Вскакивает, жадно пьет воду, всплескивает руками над головой, обнимает широкий, гладкий лоб и падает на пулеметные чехлы. Лежит долго молча, перекатывая острые лопатки под туго обтянувшей крепкую спину гимнастеркой. Потом обнимает меня и шепчет:
— В деревне жинка... трое ребятишек, корова. Пять лет не видамши. Весна вот, сеять надо, а некому. Эх!..
Мне не жаль Федорова, непонятна его тоска. Я вытянулся всем телом, расстегнул рубашку и подставил ветру грудь.
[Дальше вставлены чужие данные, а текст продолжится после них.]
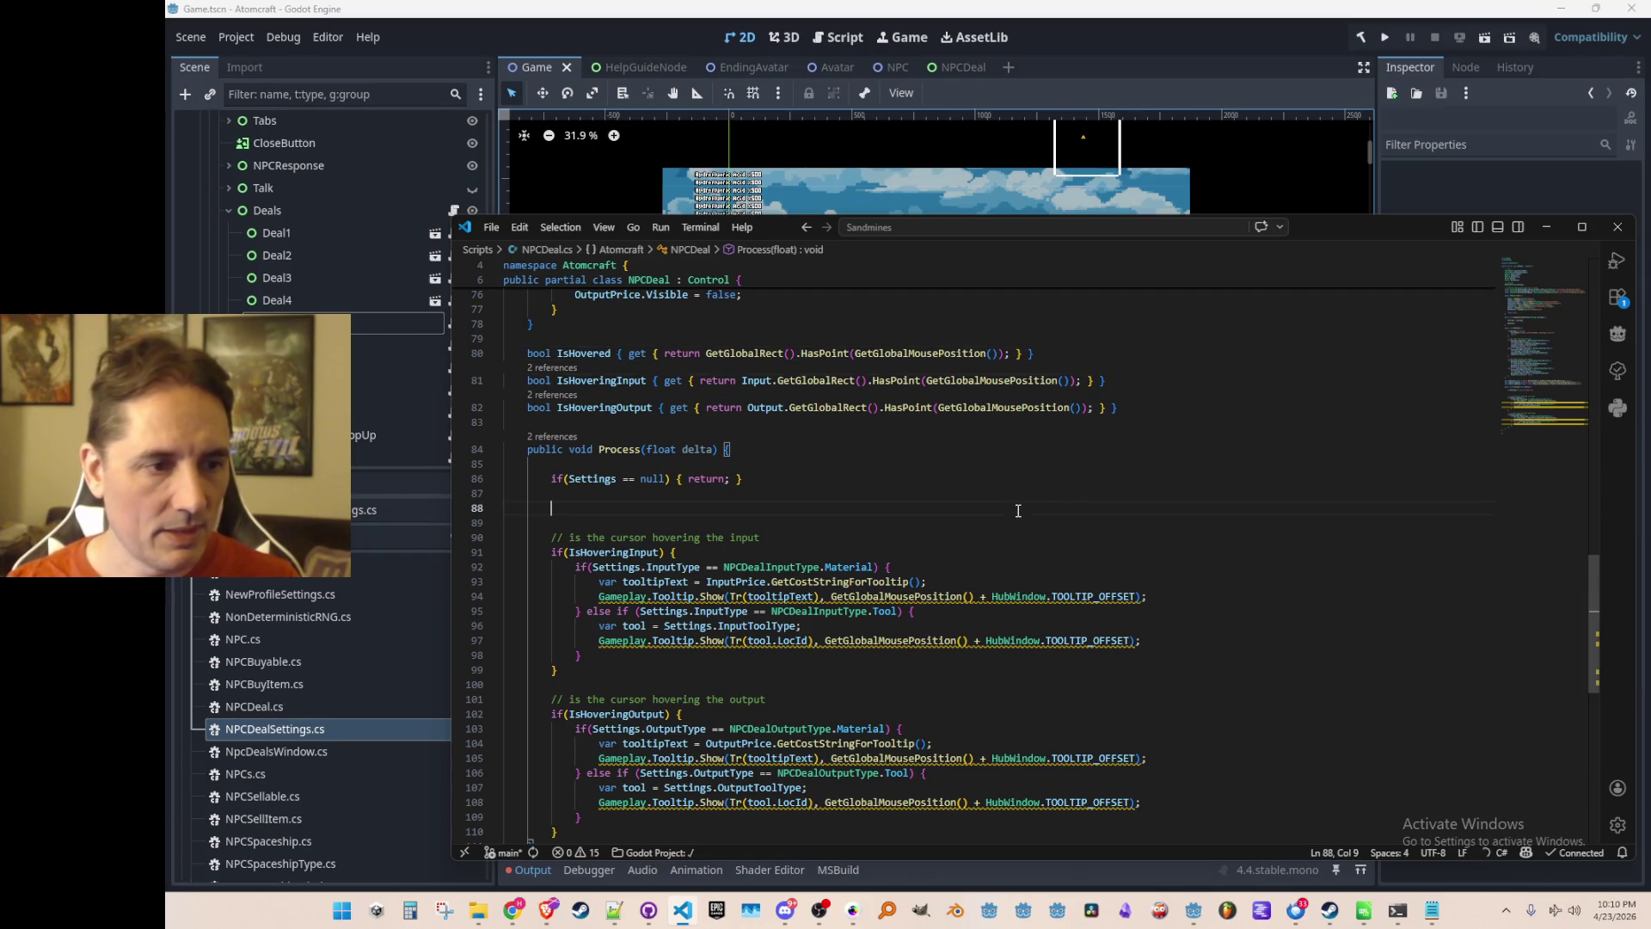
pyautogui.write('if(IsHovered){')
Никогда не пахать мне и не сеять. Всю жизнь вот так проживу — на бронепоезде, перелетая из города в город, из края в край, из страны в страну. Подумать только — вчера мы были в Европе, а сегодня в Азии. Говорят, где-то совсем рядом чужие страны: Китай, какой-то Афганистан. А если перевалить горы, то попадешь в Индию! Индия!.. Гарбуз рассказывал, что там по три урожая в год созревает, и все-таки люди бедные. Много их, индусов, и все малохлебные, худые, все хотят воли. Может, и там, за горами, заалеет скоро знамя свободы, может, и там будет свой бронепоезд «Индийский пролетарий».